ソルが席につくと、ソルを連れてきた教官は消えていた。
「はじめまして、ソル君。フロールと言います」
「ソル・ゴンザレスです。今日はよろしくお願いします。あの、フロール先生が今日の面接の担当の方なのでしょうか?」
「そうよ。けど私は教官ではなく、魔導士官だから、フロールさんと呼んで」
「階級があるのでは?」
「いいのよ。軍の階級なんて好きじゃないのよ」
栗色の髪を肩まで伸ばしたフロールは、そう言いながらポットのお茶を空いていたカップに注ぎ、ソルの前に差し出した。
「どうぞゆっくり飲んで。ざっくばらんにいきましょう。ソル君の士官学校への入学は、昨日の試験で決まったようなものだから」
早速、昨日の実践試験の結果が広まっているようだった。フロールは笑顔をこぼしながら、お茶を一口飲んでゆく。
(そう言いながら、何か裏があるんじゃないか?)
面接と聞いていて緊張していたソルは、すっかり拍子抜けしていた。
「別に裏なんかないのよ」
フロールがそう言ったのに、ソルは心を読まれた気がして怖くなった。
「ただ形式的に魔導士の誰かがソル君を面接しなくちゃいけなくて、私に話が舞い込んできたのよ。ラッキーだと思ってすぐ引き受けたのよ」
フロールはまるで久しぶりに甥っ子に会った女性のようにソルに接する。
「あの……、質問していいですか?」
「意外と積極的なのね。いいわよ、どんどんしてみて。今日は普通のお話でいいのよ」
「フロールさんから魔力が感じられないのはなぜですか? 魔導士官なんですよね? 魔力を消しているわけでもなさそうですが」
平均的な能力の司教や魔導士は魔力を隠せないが、優秀な者になればなるほど魔力を消す事ができた。しかし今のフロールはそんな感じではない。
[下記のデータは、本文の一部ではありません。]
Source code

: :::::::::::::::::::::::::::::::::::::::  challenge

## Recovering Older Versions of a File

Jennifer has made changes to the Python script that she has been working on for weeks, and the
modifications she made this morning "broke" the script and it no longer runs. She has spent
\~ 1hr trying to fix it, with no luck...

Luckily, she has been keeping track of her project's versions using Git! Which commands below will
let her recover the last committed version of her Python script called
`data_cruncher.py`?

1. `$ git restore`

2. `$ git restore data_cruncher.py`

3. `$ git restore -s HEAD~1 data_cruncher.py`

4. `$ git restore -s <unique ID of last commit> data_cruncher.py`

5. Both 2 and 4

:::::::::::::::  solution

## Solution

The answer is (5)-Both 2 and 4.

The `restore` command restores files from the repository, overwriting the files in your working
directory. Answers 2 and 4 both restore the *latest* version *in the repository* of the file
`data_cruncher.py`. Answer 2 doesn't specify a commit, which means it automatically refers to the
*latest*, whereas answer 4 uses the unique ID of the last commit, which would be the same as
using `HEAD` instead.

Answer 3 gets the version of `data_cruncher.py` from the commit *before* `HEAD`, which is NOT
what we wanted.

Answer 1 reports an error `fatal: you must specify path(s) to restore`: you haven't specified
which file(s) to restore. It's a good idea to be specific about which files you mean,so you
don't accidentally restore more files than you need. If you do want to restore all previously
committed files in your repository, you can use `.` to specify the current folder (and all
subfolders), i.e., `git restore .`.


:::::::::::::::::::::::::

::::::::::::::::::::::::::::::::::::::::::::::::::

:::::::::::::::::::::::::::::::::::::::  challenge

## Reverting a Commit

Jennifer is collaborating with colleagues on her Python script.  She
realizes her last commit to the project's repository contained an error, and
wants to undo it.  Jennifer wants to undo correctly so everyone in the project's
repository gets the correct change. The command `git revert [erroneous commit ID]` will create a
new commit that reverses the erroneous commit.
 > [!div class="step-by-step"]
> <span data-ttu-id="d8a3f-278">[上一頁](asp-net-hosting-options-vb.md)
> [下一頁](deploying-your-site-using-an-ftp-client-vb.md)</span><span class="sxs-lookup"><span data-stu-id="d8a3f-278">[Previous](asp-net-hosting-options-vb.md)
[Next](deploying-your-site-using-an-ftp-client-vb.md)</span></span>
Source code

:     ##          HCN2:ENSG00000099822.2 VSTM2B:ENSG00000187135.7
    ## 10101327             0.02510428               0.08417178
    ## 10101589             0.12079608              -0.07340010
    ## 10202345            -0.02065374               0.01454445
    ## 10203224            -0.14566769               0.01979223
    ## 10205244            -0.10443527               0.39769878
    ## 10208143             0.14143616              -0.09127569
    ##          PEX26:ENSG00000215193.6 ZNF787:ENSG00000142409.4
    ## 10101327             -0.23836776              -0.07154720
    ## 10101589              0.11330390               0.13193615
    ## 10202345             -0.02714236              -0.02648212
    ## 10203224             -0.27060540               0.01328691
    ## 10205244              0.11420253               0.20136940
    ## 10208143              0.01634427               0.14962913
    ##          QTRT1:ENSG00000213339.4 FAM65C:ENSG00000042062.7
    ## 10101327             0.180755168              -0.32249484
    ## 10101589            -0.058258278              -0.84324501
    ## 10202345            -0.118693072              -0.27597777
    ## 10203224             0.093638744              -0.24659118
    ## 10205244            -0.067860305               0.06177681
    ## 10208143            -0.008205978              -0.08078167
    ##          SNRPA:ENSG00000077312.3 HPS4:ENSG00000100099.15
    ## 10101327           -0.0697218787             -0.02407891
「私が魔導士官だって、信じられる? ただの普通の人かもしれないわよ」
「目でわかります。強い魔導士特有の目をしていますから」
「なぜ知っているの? 強い魔導士の目を」
「姉が同じ目をしています」
「アクリラね。アクリラの事なら私も知っているわ。やっぱりソル君はさすがね。一瞬でそこを見抜けるなんて」
そう言うとフロールは目線をソルから鉢植えの花々に向けた。
「この前の決戦で魔力を使い果たしたのよ。三年前の決戦。ソル君も法王様と見に来ていたあの戦いの時に魔力を使いすぎたのよ」
「僕が見ていたのを知っているんですか?」
「有名人じゃない。ジーナクイス共和国、司教隊の切り札だって、皆が噂しているのよ」
フロールはまだ何か言いたそうにくすっと笑った。ソルはここまで自分の噂が広まっているのに気恥ずかしさを覚えた。
「魔力を使い果たす話はよく聞きます」
「そうね。珍しい話じゃないわ。むしろよくある話ね。そしてそのまま魔力が戻らず、惨めにただの人として老いぼれていくのが、いつか英雄だった魔導士官の末路よ」
フロールは涼しい顔で淡々とそう言った。自らの運命を怖がってはいなかった。
「あの決戦から三年間も治療しているのに、私もちっとも元に戻る気配が見えないわ。魔力を使い果たすと、普通の人のノイローゼのようになる事もある。今日は調子がいいけど、いつもはけっこう情緒が不安定なのよ。だからずっとここに入院しているの」
フロールは気丈に振る舞い、ソルに笑みを見せながら話をする。
「けど私は諦めないわ。魔法しか知らない、子供の頃から魔導士として生きてきた私には、戦場しか生きる場所を知らないのよ。悲しいけれどね」
けれどもフロールはどこかで諦めないといけないという思いも感じていた。
「フロールさんなら大丈夫だと思います」
「どうしてそう思うの?」
「希望を捨てたら人生が終ってしまうと思うからです。魔法学校で教わる話です。フロールさんはそれをきちんと覚えているはずです。希望を持っているから、諦めないという言葉が出るんだと思います」
「そうね」
ソルがはっきりと答えるとフロールは頷いた。
(この子はやはり合格ね)
生きる心構えがどれだけあるかがこの面接で観察される点であった。いつも人見知りや意気地なしの子供でいたソルだったが、その時には度胸のある青年の目に変わりつつあった。
「じゃあマジリスをやってもらおうかしら」
そう言うとフロールはベッドに横たわった。なぜマジリスがフロールに必要なのか、ソルは聞かなくてもわかっていた。魔力を使い果たした者には、マジリスの魔法を繰り返しかける事で魔力を取り戻せる可能性があった。
ソルが横たわるフロールにマジリスを唱えていくと、やがてソルの手からは緑の光が発光していった。眩い光が部屋に溢れる。
「すごいわね、ソル君は。こんなに強い魔力を感じるのは久しぶり」
フロールはそれだけ言うと、ソルから注ぎ込まれる魔力に集中するために目を瞑って、精神を自分の心の一点に集中していった。
ソルのマジリスの治療が終わると、フロールは清々しい顔をしていた。
「私にはね、十歳になる子供がいるのよ。その子も魔導士で、もうなかなかの魔力をもっているわ。ペルフーメって名前なの。もしどこかで会ったら、その時はよろしくね」
面接が終わった帰り際、フロールはソルにそう伝えた。
二週間後、ソルの司教士官学校への入学が正式に決まった。